'''
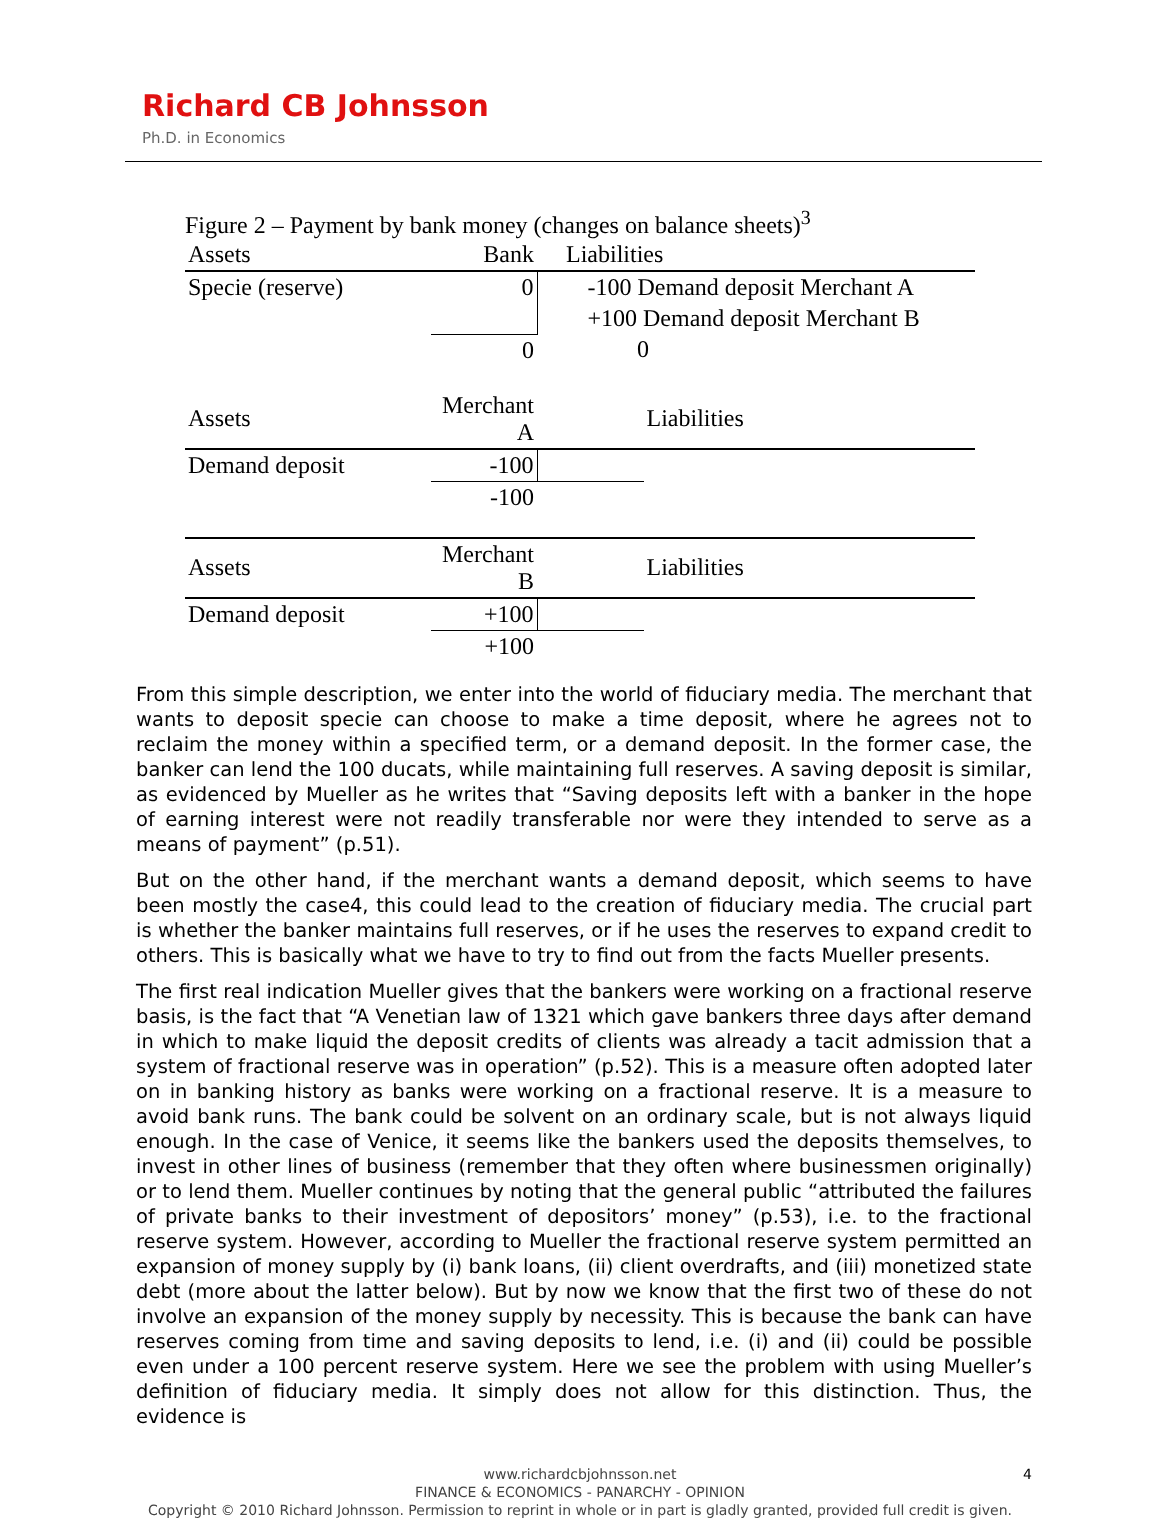Richard CB Johnsson
Ph.D. in Economics
Figure 2 – Payment by bank money (changes on balance sheets)<sup>3</sup>
| Assets | Bank | | Liabilities |
| --- | --- | --- | --- |
| Specie (reserve) | 0 | -100 Demand deposit Merchant A | |
| | | +100 Demand deposit Merchant B | |
| | 0 | 0 | |
| Assets | Merchant A | | Liabilities |
| --- | --- | --- | --- |
| Demand deposit | -100 | | |
| | -100 | | |
| Assets | Merchant B | | Liabilities |
| --- | --- | --- | --- |
| Demand deposit | +100 | | |
| | +100 | | |
From this simple description, we enter into the world of fiduciary media. The merchant that wants to deposit specie can choose to make a time deposit, where he agrees not to reclaim the money within a specified term, or a demand deposit. In the former case, the banker can lend the 100 ducats, while maintaining full reserves. A saving deposit is similar, as evidenced by Mueller as he writes that “Saving deposits left with a banker in the hope of earning interest were not readily transferable nor were they intended to serve as a means of payment” (p.51).
But on the other hand, if the merchant wants a demand deposit, which seems to have been mostly the case4, this could lead to the creation of fiduciary media. The crucial part is whether the banker maintains full reserves, or if he uses the reserves to expand credit to others. This is basically what we have to try to find out from the facts Mueller presents.
The first real indication Mueller gives that the bankers were working on a fractional reserve basis, is the fact that “A Venetian law of 1321 which gave bankers three days after demand in which to make liquid the deposit credits of clients was already a tacit admission that a system of fractional reserve was in operation” (p.52). This is a measure often adopted later on in banking history as banks were working on a fractional reserve. It is a measure to avoid bank runs. The bank could be solvent on an ordinary scale, but is not always liquid enough. In the case of Venice, it seems like the bankers used the deposits themselves, to invest in other lines of business (remember that they often where businessmen originally) or to lend them. Mueller continues by noting that the general public “attributed the failures of private banks to their investment of depositors’ money” (p.53), i.e. to the fractional reserve system. However, according to Mueller the fractional reserve system permitted an expansion of money supply by (i) bank loans, (ii) client overdrafts, and (iii) monetized state debt (more about the latter below). But by now we know that the first two of these do not involve an expansion of the money supply by necessity. This is because the bank can have reserves coming from time and saving deposits to lend, i.e. (i) and (ii) could be possible even under a 100 percent reserve system. Here we see the problem with using Mueller’s definition of fiduciary media. It simply does not allow for this distinction. Thus, the evidence is
4 www.richardcbjohnsson.net
FINANCE & ECONOMICS - PANARCHY - OPINION
Copyright © 2010 Richard Johnsson. Permission to reprint in whole or in part is gladly granted, provided full credit is given.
'''
● What is being asked
Quote the line that contains "FINANCE & ECONOMICS - PANARCHY - OPINION" and each line after it through the end of the data, exactly, leaving out everything else.

● Written response
FINANCE & ECONOMICS - PANARCHY - OPINION
Copyright © 2010 Richard Johnsson. Permission to reprint in whole or in part is gladly granted, provided full credit is given.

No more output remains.